Uit deze verzameling blijkt de veelzijdigheid van Gabriel Garcia Marquez. Hij speelt met zowat alle genres. Realistisch, poëtisch, satirisch… telkens betrokken bij de mens, strijdbaar en met een scherpe blik.
NUEVO NOVELA
Naar verluidt is de toekenning van de Nobelprijs voor Literatuur 1982 aan Gabriel Garcia Márquez een verrassing te noemen. Dat kan dan toch enkel slaan op Márquez’ relatief jonge leeftijd (54 jaar, een peuter tussen de nobele grijsaards) en zijn relatief geringe productiviteit (tien boeken, maar meestal wel kanjers waaraan hij jaren heeft gewerkt).
Staat daar immers niet tegenover dat het bijna voor de hand lag dat het een schrijver uit Latijns-Amerika zou worden ? In een voorbeschouwing (in het TV-programma « Terloops ») hadden onze Vlaamse schrijvers er nog op gewezen dat zij hoegenaamd niet in aanmerking kwamen, zolang er hier geen revolutie losbrak of iets dergelijks. Dat Márquez dan de voorkeur kreeg op de Argentijn Jorge Luis Borges mogen we misschien wel politiek interpreteren, maar daar zijn we dan toch niet rouwig om.

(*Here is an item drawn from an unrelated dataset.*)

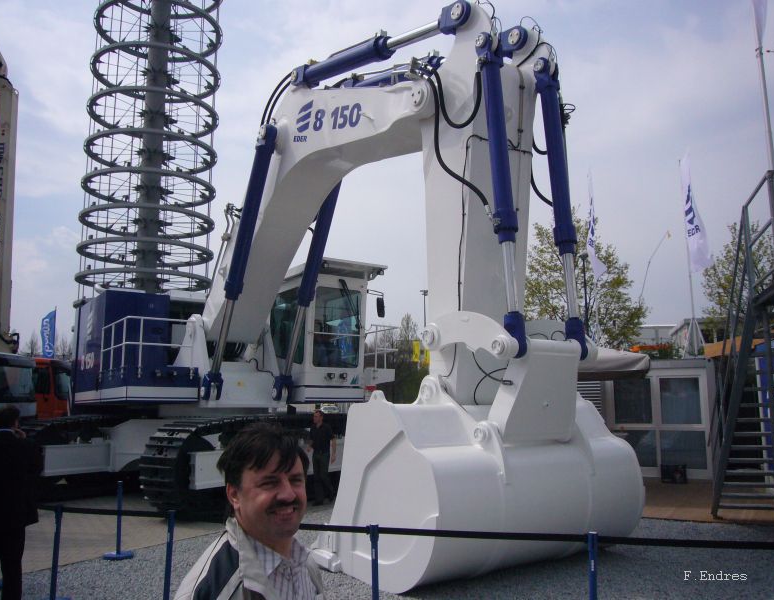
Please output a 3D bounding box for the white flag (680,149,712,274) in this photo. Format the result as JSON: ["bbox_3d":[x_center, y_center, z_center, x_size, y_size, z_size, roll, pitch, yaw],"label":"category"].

Nochtans zijn er ook literaire redenen om het in Latijns-Amerika te gaan zoeken. Op het oude continent zit de « nouveau roman » immers in een doodlopend straatje, terwijl men zich in de Verenigde Staten vol overtuiging op de « documentary novel » heeft geworpen. De échte impuls voor de romankunst kwam dan ook vanuit de Spaanssprekende delen van de Nieuwe Wereld, waar men van in de jaren zestig kan spreken van de « nueva novela » (nieuwe roman), met naast Márquez vertegenwoordigers als Vargas Llosa uit Peru, Cortázar uit Argentinië en Fuentes uit Mexico.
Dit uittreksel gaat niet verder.